14 Kasım 2013 Perşembe

Grief Express / goodbye grief (Merhaba!)






  Karakter Tanıtımları;
Min
Miah

Mi Ah: Koreli bir hatunumuz kendisi. Indie grup furyasına katılmış ve blues'tan punk'a, raggae'ye kadar geniş bir genresi olan Grief Express'in solisti. 

Melankolik de olabiliyor, tam bir çocuk da. Bas gitar ve saksafon ile keman çalabiliyor. Seul Üniversitesi Felsefe Bölümü öğrencisi. Beş parasız.
Min, Miah'ın en yakın arkadaşı. 5 yıldır Fransız Dili ve Edebiyatı okuyor.

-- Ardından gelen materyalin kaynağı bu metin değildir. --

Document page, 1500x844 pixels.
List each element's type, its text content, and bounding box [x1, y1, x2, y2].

Arctic Monkeys hayranı, Sex Pistols aşığı, geveze, ukala, inatçı ve duygusal bir tip. Orta halli bir ailenin yüksek halli, zeki çocuğu.

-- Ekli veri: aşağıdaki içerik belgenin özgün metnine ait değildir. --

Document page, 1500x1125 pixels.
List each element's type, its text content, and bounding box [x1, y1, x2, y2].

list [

 Bu Oasis hayranı arkadaşımız Kore'de yaşayan bir İngiliz, Matt. Grubun back-vokal'i, elektro gitaristi, bazen piyanisti. 25 yaşında. Ayrıca "Grief Express"in isim babası.  (solda) Ve sağdaki de, Nam Taehyun. Nam sahne adı, grubun Miah ile birlikte solisti. Uçuk kaçık, hafif deli, çocuksu.  (Hikayeye bu bölümde dahil oluyor.)
                                                                             


"Goodbye Grief"




Glumb... Glumb... Glumb...

Su kabarcıkları, önceki kiracıların eskittikleri küvetin yüzeyinde bir belirip bir yok oluyorlardı. 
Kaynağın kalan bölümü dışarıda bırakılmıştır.